Drug Treatment Courts and Their Progeny in the U.S.: Overcoming Their Winding Trajectory to Make the Concept Work for the Long Term
10 Pages Posted: 28 Aug 2017
Date Written: August 25, 2017
Abstract
Looking back over the past quarter century of justice system initiatives in the U.S., many will likely agree that the introduction of the drug court model has been one of the major innovations that occurred. For the field of court administration, it represented a practical application of Differentiated Case Management (DCM) principles – e.g. the recognition that all cases filed in a court system are not alike and that multiple paths for their disposition should be created for the purpose of both efficiency and justice.

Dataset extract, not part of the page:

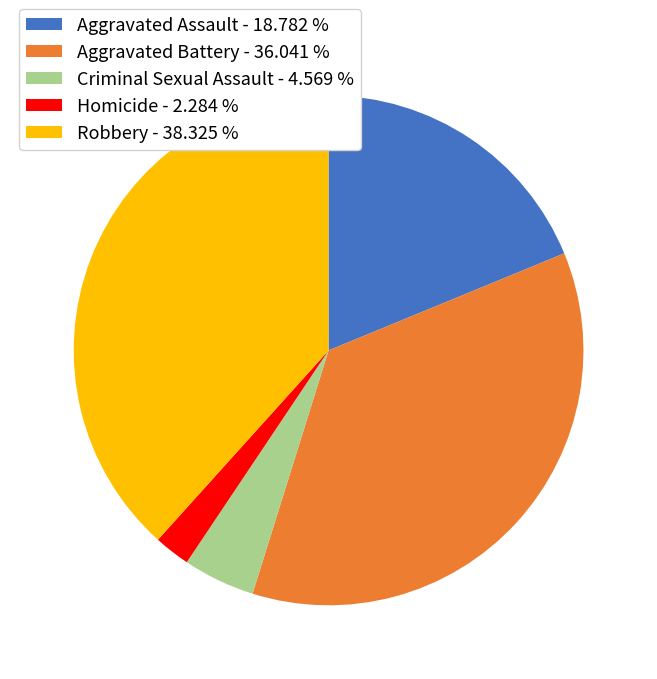

Does Robbery represent more than half of the total?

No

For the larger field of justice system operations, it represented a re-examination of the traditional approach for criminal case processing and a jumpstart to creating partnerships with agencies outside of the justice system per se – in this case, public health – in order to more efficiently and effectively manage the case disposition process for certain criminal cases not productively handled through the traditional criminal case process.
For the legal profession, specifically – judges, prosecutors, defense counsel – it opened up the opportunity to use the leverage of the criminal justice system to utilize therapeutic approaches to the disposition of cases that did not lend themselves to the traditional punitive criminal case disposition approach – e.g., cases involving what later became recognized as the chronic disease of addiction and associated mental health disorders. Of particular import was that these nontraditional approaches were being instituted in an era of mandatory sentencing. All of these developments occurred within the framework of the constitutional and legal procedures, including “due process protections” that govern the criminal process and none of the founding drug court leaders ever intended for the drug court model to operate outside of that framework.

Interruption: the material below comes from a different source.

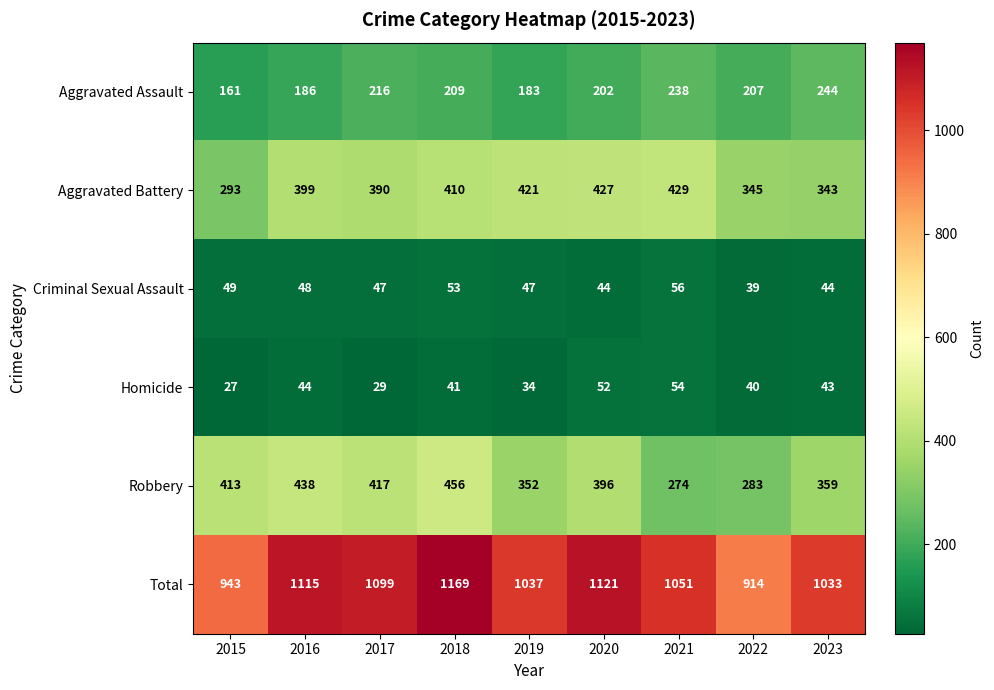

At how many categories does at least one series exceed 689?

9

The focus of this article is upon the evolution of the drug court model in the U.S. since it was first introduced – not always a straightforward path as anticipated by the early developers of the model – and discussion of a few of the numerous issues that implementation of the drug court model has raised as new generations of leaders become involved, often without the institutional perspective of those who initially instituted the program, and suggestions for moving forward to promote the long term institutionalization of the drug court model within the constitutional and legal framework that applies to the U.S. criminal justice process.
The observations and recommendations which follow draw on the author’s experience in providing technical assistance and training to over 800 drug courts in the U.S. since 1989, much of which is documented in technical assistance reports, training curricula, and presentations at state, regional and national conferences.